Where flower gardening is concerned, I’ve given up – not for any negative reason, you understand, but because I am simply no longer needed. Having saved many things that were already here, planted perennials, sowed biennials, scattered annuals and buried bulbs in previous years, nature now does the work for me and the garden takes care of itself. We haven’t planted the new border where concrete used to be because it will plant itself in the coming months. How could I improve on the swathes of colour, here soft and billowy, there loud and shocking, that have organised their own unique compositions? Would I have thought to take crimson clover and yellow calendula then stitch them through with the dazzling magenta of vetch?

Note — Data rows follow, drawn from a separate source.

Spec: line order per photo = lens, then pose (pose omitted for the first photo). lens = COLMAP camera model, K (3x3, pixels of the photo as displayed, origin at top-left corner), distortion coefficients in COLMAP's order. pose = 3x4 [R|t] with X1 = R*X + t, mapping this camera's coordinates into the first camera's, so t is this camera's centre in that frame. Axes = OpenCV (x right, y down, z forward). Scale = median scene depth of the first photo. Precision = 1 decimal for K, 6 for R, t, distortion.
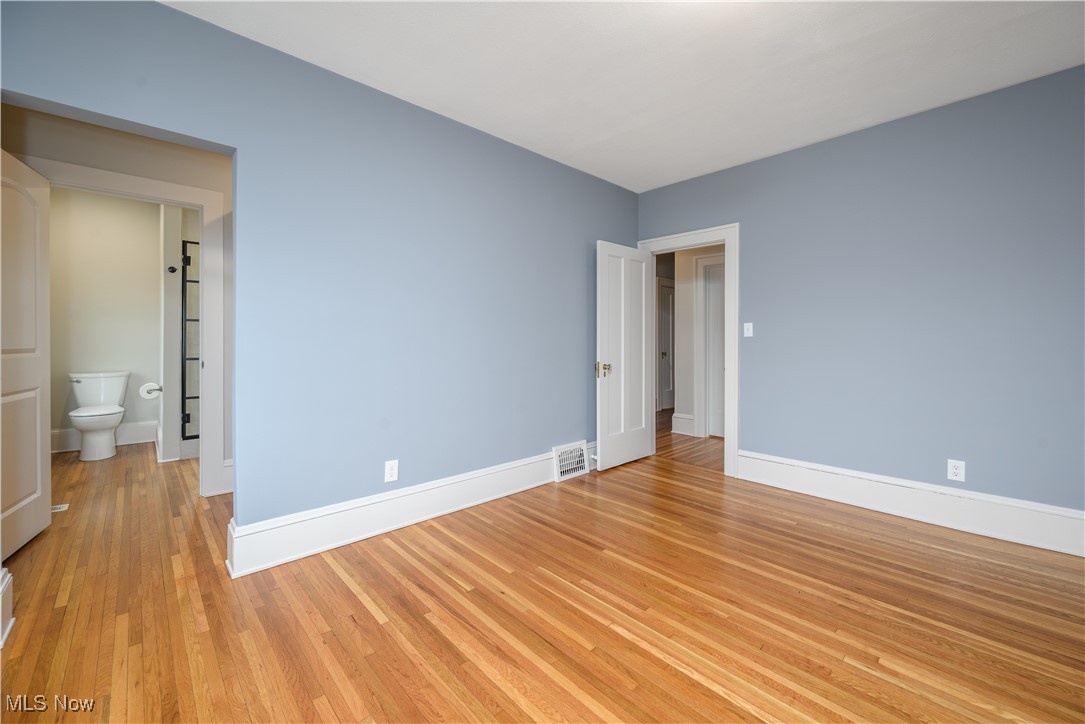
lens RADIAL K [[439.0, 0, 521.1], [0, 439.0, 336.5], [0, 0, 1]] dist [-0.001574, -0.000134]
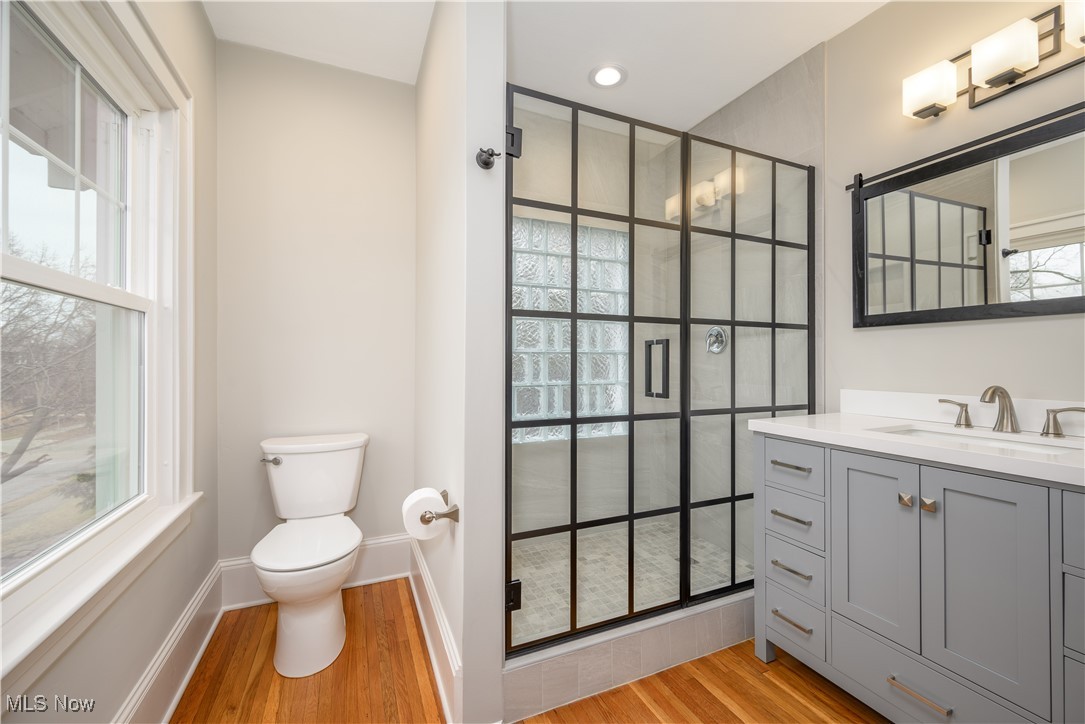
lens RADIAL K [[439.0, 0, 544.8], [0, 439.0, 361.5], [0, 0, 1]] dist [-0.001574, -0.000134]
pose [[0.954471, -0.006810, -0.298225, -0.648897], [0.003369, 0.999922, -0.012051, 0.006616], [0.298284, 0.010498, 0.954419, 0.689605]]
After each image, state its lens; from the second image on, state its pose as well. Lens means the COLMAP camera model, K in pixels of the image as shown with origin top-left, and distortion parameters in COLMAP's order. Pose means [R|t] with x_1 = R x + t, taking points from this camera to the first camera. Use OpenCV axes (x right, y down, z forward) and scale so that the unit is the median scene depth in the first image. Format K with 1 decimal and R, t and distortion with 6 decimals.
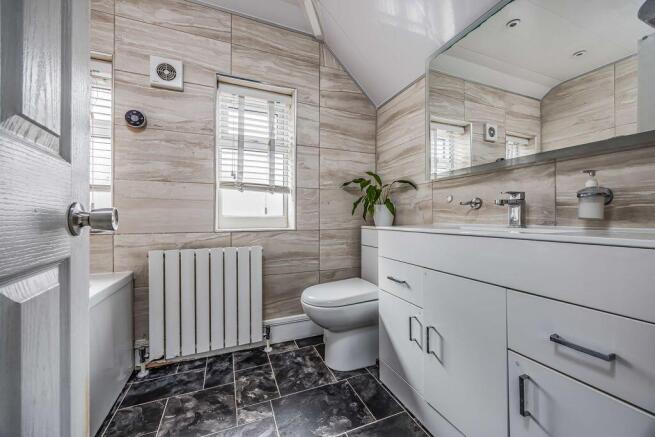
lens RADIAL K [[250.0, 0, 327.5], [0, 250.0, 216.4], [0, 0, 1]] dist [0.002481, 0.000225]
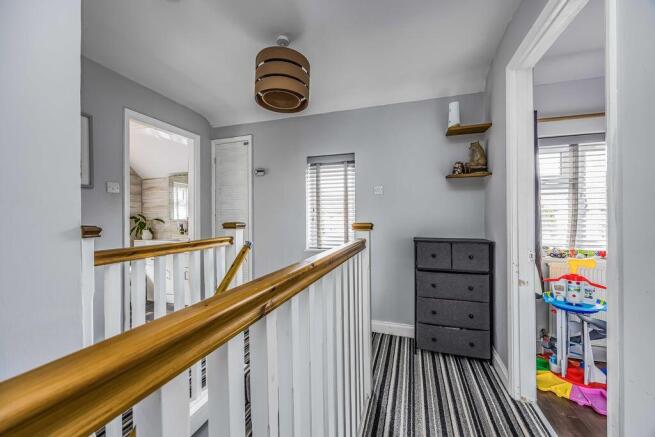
lens RADIAL K [[250.0, 0, 326.4], [0, 250.0, 220.0], [0, 0, 1]] dist [0.002481, 0.000225]
pose [[0.643075, -0.003576, 0.765795, -0.441488], [0.007834, 0.999967, -0.001909, -0.115940], [-0.765763, 0.007227, 0.643082, -1.591506]]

Could it have occurred to me that candy pink granny’s bonnets mingling tastefully with the glaucous blue of cerinthe and then shot through with the screaming fiery orange of nasturtiums might be something that would work? Would I sow candytuft under the grapevine, pansies among the onions, wallflowers between the peas? It’s completely outrageous and I love the whole wild, reckless, hedonistic jumble of nature’s creativity. Let’s just smile and revel in it. Why interfere?
Of course, we’ve already handed the reins over to nature in many, many areas of our patch, those margins and larger spaces left to go deliberately wild after a nudge in the right direction. We’ve recently been developing the orchard area, improving access so that we can wander up and down the steep slopes and spend more time enjoying it; how daft to have a seat there which we barely sat on! Having cleared the rougher areas, knocking back the brambles and applying a selective grass cutting regimen, it is wonderful to watch the whole space regenerating and taking on a new and tantalisingly beautiful aura.
The wildflowers that were already present have proliferated and new ones have appeared, so that beneath the fruit and nut trees – currently resplendent with fragrant blossoms or fat catkins – there are pretty carpets of scattered colour. The verges, too, are a tangle of wild beauty and a-buzz with the rapt attention of a myriad insects.
Have these past six weeks, so worrying and disruptive for much of humanity, brought positive things to the abundance of life we are so lucky to share our environment with? Could the hugely increased numbers and acrobatic energy of the swallows here be a result of a better journey northwards through cleaner air? Is the natural world in general feeling the benefit of fewer machines, less air pollution and less noise?
Has our almost constant presence outside diminished the inhibitions of the resident birds who no longer seem to notice us being here? There is currently a great tit sitting on a hanging basket close by, delicately plucking fibres from the sheep’s fleece I used as liners, without a care in the world; a few moments ago, a dunnock landed on the back of the chair opposite, its beak stuffed with moss, so close I could have reached out and stroked it. It made no rush to leave.
We have at least two more weeks of lockdown here and then, by all accounts, only a very slow lifting of restrictions to movement in small steps towards the ‘new normal.’ By then, I sincerely hope that the human situation will be improving rapidly but in the meantime, with a deep sense of gratitude I shall continue to delight in the beauties of the season and the enchantment of the bumblebees’ song.